Suddenly when a patient goes to a physician, and they check how their diabetes is controlled, suddenly seemingly out of nowhere comes this parameter HbA1c, which is one that seems foreign and strange and far away from patient’s everyday experience.

So, I do understand the attractiveness of being able to convert an HbA1c to something that reflects average glucose for patients, and that’s the argument, but again, I think there are problems when you begin to prove it. And firstly, I think there are many patients with diabetes who don’t in fact monitor their own glucose, particularly patients with Type 2 diabetes, and therefore average glucose is just as meaningless to them as HbA1c unless they say receive good education.

But possibly more of a problem than that is the fact that whenever a patient does measure their own glucose with their glucometer, many of their machines will report for them, the average glucose value for last 20 or so measurements that they have taken. So a patient can press a button on their glucometer and get an average glucose.

That average glucose that the patient gets is very different from the estimated average glucose, which would be produced through applying an equation to the HbA1c result. And a conversation with the patient which seeks to explain that the average glucose on the machine is not the same as the estimated average glucose, and to explain why there are differences between the two, that’s potentially very difficult in educational terms.

In fact, patients are going to notice that the average glucose from their machine is very different than the estimated average glucose from the laboratory and that may cause them to question why the difference exists and maybe even to think that the laboratory result is inaccurate and that there are problems in the laboratory.

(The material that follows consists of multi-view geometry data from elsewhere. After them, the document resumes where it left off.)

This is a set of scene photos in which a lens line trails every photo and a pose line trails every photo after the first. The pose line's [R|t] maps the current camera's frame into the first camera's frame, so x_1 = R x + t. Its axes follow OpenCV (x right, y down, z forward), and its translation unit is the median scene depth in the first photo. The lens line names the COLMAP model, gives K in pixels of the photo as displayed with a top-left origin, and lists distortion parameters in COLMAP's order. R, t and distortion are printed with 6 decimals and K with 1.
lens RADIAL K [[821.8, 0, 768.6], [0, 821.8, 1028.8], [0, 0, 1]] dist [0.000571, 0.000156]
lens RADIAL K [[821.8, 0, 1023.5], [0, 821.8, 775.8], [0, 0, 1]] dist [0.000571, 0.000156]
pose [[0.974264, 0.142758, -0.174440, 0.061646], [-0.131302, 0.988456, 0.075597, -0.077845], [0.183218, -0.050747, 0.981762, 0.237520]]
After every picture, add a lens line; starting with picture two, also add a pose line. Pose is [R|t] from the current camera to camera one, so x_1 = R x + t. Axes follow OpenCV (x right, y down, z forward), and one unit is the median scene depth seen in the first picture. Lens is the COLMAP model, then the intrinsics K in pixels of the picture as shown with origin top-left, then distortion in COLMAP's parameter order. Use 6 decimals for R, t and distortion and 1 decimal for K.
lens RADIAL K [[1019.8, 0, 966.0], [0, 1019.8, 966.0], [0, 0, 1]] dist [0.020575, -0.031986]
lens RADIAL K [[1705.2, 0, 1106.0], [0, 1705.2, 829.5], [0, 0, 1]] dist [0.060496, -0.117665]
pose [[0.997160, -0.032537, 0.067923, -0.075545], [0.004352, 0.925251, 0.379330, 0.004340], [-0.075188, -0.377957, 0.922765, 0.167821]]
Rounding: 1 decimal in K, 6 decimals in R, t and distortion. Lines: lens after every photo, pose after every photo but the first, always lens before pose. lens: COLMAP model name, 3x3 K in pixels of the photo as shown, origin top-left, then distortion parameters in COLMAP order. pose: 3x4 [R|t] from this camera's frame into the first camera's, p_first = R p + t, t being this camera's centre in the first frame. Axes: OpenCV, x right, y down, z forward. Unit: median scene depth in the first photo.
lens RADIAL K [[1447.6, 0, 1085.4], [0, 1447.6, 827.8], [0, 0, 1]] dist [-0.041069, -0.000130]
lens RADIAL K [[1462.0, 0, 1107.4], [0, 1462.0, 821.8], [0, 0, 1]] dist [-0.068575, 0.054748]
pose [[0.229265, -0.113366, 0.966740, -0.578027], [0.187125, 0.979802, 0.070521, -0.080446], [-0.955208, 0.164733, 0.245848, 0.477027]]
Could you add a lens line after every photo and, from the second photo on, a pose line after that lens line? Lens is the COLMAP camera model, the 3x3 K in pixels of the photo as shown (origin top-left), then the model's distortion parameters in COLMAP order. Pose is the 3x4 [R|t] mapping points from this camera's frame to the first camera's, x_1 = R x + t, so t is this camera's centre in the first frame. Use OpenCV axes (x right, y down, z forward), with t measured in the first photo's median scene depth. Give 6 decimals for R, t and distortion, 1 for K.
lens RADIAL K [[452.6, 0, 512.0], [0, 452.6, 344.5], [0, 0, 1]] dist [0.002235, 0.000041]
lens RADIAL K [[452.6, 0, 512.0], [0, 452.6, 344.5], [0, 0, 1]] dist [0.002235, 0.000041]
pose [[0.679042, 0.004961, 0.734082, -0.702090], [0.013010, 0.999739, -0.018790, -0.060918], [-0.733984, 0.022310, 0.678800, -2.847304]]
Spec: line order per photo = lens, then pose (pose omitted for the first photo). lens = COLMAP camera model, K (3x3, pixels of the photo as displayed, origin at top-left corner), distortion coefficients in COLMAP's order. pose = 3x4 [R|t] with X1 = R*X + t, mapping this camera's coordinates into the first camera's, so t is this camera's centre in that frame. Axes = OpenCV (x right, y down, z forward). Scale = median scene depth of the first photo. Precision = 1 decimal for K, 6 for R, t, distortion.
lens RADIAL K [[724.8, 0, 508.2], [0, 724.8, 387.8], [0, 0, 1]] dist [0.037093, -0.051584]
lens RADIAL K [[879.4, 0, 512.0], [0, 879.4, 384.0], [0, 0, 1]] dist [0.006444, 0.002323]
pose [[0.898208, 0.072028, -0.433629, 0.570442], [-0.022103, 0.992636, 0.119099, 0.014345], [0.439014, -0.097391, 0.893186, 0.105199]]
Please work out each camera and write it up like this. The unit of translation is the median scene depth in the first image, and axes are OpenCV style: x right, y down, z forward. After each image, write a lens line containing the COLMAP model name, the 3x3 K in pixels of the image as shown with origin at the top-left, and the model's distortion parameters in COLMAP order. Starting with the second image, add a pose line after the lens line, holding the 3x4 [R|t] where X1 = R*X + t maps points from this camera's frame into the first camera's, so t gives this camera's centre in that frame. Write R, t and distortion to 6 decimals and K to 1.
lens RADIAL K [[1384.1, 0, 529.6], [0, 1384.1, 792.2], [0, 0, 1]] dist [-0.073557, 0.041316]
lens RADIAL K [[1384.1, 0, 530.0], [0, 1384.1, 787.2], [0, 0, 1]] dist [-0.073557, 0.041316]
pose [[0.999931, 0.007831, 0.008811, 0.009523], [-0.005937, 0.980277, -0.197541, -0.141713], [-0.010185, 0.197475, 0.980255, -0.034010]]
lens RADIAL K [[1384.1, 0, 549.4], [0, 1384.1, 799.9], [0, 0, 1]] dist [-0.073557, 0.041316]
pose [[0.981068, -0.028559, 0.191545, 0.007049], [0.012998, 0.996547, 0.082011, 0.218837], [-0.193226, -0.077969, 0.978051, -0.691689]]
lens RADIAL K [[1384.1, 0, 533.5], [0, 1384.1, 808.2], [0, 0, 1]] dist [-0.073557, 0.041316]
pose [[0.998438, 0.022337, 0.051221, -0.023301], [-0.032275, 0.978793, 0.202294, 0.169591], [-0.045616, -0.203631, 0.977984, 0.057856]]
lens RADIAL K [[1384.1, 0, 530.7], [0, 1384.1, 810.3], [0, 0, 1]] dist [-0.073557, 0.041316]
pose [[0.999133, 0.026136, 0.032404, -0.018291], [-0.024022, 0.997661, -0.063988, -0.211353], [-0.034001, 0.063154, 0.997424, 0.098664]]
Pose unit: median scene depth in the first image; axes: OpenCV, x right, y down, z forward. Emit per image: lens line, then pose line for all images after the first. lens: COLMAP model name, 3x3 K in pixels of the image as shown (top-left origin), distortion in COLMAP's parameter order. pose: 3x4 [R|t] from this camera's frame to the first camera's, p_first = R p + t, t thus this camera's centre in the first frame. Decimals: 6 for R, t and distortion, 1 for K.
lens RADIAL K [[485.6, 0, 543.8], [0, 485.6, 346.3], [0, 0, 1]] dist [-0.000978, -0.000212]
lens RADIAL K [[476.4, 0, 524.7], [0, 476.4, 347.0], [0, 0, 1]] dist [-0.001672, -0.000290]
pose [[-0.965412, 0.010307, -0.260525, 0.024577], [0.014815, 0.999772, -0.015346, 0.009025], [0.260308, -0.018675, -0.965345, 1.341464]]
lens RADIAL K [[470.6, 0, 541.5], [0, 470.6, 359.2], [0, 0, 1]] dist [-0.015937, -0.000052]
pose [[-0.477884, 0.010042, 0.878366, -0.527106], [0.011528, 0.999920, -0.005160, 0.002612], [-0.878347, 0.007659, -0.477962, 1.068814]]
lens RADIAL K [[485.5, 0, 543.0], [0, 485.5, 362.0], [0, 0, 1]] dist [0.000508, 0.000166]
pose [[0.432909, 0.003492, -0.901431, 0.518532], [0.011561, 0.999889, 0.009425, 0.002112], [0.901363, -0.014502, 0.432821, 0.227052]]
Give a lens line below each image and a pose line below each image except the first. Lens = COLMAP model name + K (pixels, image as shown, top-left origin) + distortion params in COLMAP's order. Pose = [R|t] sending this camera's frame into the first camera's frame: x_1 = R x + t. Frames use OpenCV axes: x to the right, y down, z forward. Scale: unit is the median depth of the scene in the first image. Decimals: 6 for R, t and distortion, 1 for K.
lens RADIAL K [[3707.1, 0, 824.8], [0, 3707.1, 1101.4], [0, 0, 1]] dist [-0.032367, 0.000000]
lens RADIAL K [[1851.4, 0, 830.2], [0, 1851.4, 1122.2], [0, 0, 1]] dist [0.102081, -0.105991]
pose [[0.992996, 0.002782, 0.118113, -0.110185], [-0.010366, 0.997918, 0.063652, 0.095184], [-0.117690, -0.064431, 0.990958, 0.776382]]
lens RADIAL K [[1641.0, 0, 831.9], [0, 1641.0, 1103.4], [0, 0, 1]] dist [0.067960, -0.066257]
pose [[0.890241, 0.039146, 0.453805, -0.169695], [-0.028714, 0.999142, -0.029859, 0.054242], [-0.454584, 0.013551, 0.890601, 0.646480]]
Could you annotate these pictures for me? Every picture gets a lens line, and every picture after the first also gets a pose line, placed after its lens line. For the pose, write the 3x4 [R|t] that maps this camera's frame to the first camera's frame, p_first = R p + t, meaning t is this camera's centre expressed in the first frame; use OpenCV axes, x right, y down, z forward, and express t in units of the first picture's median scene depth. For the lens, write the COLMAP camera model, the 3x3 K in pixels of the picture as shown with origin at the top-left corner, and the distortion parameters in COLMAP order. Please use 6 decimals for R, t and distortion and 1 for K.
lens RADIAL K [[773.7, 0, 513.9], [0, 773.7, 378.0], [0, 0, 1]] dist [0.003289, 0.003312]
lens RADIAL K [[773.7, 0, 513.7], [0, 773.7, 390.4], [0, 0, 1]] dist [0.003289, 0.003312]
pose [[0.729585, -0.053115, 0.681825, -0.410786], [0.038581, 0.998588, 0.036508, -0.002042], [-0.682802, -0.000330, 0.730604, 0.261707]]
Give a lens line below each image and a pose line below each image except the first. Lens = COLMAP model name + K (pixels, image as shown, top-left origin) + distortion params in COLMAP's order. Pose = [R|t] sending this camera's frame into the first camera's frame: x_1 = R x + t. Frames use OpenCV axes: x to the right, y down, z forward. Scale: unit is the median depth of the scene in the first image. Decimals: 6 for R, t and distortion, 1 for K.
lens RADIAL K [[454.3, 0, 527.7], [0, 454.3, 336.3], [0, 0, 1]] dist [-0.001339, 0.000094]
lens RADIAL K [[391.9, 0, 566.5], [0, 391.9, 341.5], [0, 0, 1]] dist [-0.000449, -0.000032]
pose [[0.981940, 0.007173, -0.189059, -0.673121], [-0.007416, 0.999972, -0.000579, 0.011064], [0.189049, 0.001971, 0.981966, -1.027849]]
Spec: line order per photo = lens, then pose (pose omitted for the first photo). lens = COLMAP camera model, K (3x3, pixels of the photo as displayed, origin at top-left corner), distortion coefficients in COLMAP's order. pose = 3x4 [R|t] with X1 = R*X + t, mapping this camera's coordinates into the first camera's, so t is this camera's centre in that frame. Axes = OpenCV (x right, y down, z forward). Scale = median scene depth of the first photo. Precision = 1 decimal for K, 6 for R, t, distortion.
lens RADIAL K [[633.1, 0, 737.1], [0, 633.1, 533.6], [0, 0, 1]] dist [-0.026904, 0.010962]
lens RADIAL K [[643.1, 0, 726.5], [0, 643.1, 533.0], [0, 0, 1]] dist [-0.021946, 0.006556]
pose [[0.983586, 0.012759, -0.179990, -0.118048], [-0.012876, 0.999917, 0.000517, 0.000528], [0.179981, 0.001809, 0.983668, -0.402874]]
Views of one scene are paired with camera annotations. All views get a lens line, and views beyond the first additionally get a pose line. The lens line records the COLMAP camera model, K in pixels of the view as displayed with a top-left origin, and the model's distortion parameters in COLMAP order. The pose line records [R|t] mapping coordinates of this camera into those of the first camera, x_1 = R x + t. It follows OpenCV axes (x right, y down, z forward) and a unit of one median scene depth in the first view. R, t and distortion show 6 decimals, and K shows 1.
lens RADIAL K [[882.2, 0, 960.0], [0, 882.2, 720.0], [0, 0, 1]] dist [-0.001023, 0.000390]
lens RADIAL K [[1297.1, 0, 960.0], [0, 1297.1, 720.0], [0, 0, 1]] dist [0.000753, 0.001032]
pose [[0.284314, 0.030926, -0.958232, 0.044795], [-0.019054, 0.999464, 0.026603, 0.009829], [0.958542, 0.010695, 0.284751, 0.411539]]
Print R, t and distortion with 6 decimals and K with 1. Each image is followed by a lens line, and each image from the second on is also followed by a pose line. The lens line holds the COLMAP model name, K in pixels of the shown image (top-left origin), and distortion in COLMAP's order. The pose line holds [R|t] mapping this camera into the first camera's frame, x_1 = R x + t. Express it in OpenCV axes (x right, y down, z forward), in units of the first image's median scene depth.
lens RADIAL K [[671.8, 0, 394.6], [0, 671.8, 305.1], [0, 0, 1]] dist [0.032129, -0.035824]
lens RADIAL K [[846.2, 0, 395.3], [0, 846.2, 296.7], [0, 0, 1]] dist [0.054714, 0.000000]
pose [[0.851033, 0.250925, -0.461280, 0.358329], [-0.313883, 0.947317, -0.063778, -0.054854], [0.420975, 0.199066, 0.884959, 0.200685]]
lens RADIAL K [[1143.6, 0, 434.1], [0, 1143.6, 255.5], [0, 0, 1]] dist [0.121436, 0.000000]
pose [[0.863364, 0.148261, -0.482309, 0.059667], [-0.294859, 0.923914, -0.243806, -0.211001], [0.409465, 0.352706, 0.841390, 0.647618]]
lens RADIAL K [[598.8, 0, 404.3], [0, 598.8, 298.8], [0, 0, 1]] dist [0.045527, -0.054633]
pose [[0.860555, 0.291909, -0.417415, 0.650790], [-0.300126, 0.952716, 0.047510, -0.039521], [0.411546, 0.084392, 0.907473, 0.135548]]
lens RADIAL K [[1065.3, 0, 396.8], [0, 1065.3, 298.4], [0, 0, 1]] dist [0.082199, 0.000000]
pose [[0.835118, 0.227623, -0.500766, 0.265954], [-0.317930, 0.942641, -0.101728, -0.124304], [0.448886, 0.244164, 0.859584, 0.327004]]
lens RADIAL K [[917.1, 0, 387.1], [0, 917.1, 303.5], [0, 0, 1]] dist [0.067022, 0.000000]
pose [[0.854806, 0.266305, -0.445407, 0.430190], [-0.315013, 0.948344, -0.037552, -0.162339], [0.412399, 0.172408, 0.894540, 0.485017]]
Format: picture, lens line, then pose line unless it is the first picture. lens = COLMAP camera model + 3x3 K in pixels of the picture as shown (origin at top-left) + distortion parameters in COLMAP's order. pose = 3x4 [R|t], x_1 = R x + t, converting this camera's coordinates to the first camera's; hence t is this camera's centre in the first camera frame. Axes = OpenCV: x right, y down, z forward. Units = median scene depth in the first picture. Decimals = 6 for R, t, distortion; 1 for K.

So, I think estimated average glucose, while it is superficially attractive, is actually quite a difficult concept, and there has been at least one good randomized trial that you show them that what matters with patients, it’s not whether you talk about estimated average glucose or HbA1c, but the quality of the education, which is what the patient has been given and the help that’s been provided to enable them to understand the meaning of the result.

Bob Barrett:
Dr. David Sacks is an Associate Professor of Pathology at Harvard Medical School and the Medical Director of Clinical Chemistry at Brigham and Women's Hospital in Boston. Dr. Ian Young is Professor of Medicine and Director of the Center for Public Health at Queens University in Belfast. They have been our guests in this podcast from Clinical Chemistry. I am Bob Barrett. Thanks for listening.